What to produce
Every entry below should come back unchanged, except that the pictures are dropped.

──────── Data records ────────

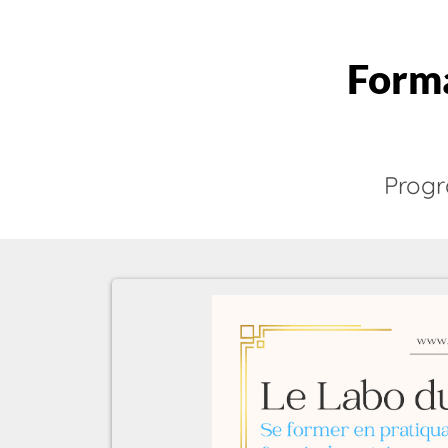
Forma
Progr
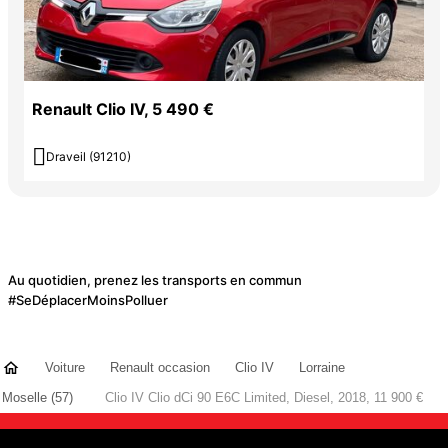
Renault Clio IV, 5 490 €

Draveil (91210)
Au quotidien, prenez les transports en commun
#SeDéplacerMoinsPolluer
Voiture
Renault occasion
Clio IV
Lorraine
Moselle (57)
Clio IV Clio dCi 90 E6C Limited, Diesel, 2018, 11 900 €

────────

Result for this exercise
Forma
Progr
Renault Clio IV, 5 490 €

Draveil (91210)
Au quotidien, prenez les transports en commun
#SeDéplacerMoinsPolluer
Voiture
Renault occasion
Clio IV
Lorraine
Moselle (57)
Clio IV Clio dCi 90 E6C Limited, Diesel, 2018, 11 900 €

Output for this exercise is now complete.